Divorce and death are very difficult for children. In many ways they are alike – there is a separation from someone to whom they are connected that cannot be satisfactorily explained to them. But in some ways they are very different. Much like the adults involved in divorce, children have a harder time dealing with divorce than death because death is final and with divorce, the person involved still lives, but access is denied or limited. Unlike the adults involved in divorce, children usually do not have the feelings of animosity that accompany hurt, making it desirable to have a distance. In fact, usually they are wondering if they are to blame.
My advice when dealing with a child under the circumstances of death and divorce is to change as little as possible in their daily lives. Security comes in many forms and while all humans needs a certain amount of security, children need it more than adults. If you can keep a child in the same school system, attending the same church and extracurricular activities, and in contact with the same friends and relatives, then you are providing that child with basic, engrained forms of security in the form of a stable presence in their lives.

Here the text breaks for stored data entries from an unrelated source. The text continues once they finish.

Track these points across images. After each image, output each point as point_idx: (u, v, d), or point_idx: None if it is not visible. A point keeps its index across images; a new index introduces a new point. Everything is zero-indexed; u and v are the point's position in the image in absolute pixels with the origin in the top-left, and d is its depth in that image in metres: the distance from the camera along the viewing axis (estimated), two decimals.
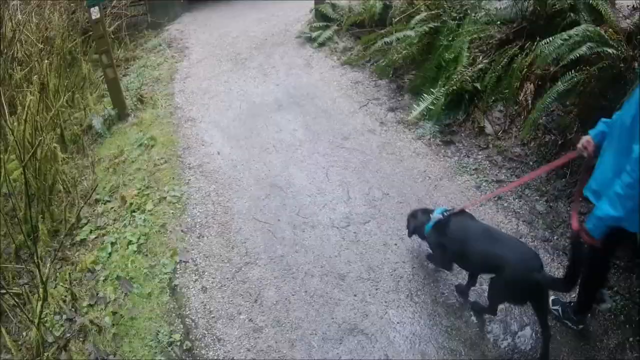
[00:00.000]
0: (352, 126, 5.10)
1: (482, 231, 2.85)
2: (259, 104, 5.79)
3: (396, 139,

When a child is faced with an impending death or divorce, they are aware that there is difficulty, anxiety, and possibly anger and pain involved in the situation. Even if we do not discuss it around them, they are capable of feeling the change in the demeanor and attitudes of those involved. Much like a small baby can feel the tension of a mother when held, causing them to become fussy, so can children and teens pick up the tension in the atmosphere and know that something is not right. Ignoring the situation rather than appropriately discussing it with them is not saving them from unnecessary emotion, but rather is saving us from a situation with which we simply do not want to deal. We have to be stronger than that. Being open with your children – in an appropriate manner (they don’t need all the details) – will aid your children in adjusting to and dealing with reality.
Additionally, moving children to an entirely different environment with little discussion or consideration of the matter can be very harmful to the child. Your child/teen as just lost a significant part of their lives, whether through death or divorce. To make many other changes – moving to a new home, a new school system, a new church; asking them to give up extracurricular activities that are their norm; removing them from familiar faces, both friends and relatives – can only add to the behavioral problems that often result in such situations and can exacerbate those that already exist. Instead of a child feeling as if one part of their life has been disrupted, they feel as if everything has turned topsy-turvy on them. Adults do not cope well in such situations; why do we expect children to be able to do so?
There are some changes that may be unavoidable – such as a move. Divorce and death often leave family finances in such a state that maintaining the family home is not possible. However, if you can manage to keep children in the same school system or the same church and/or extracurricular activities despite the move, then it is wise to do so. The more things that a child/teen can hold on to that are familiar, the better they will cope with the major changes in their lives. Many times adults tend to shut down or avoid familiar situations that may lead them to dwell on their loss; this is not good coping skills. Teaching them to our children can only make it harder for them to cope when young and grow into poor coping skills as they grow older.
Most importantly, listen to your children. They will tell you what they are missing, with what they are having particular difficulty, and what is important to them in their lives. Listen and do your best to help them hold on to some familiarity, even if they have to give some things up. In examining what is best for our children, we need to be sure to look close enough at the situation so that we are indeed doing what is best of them rather than what is easiest for us.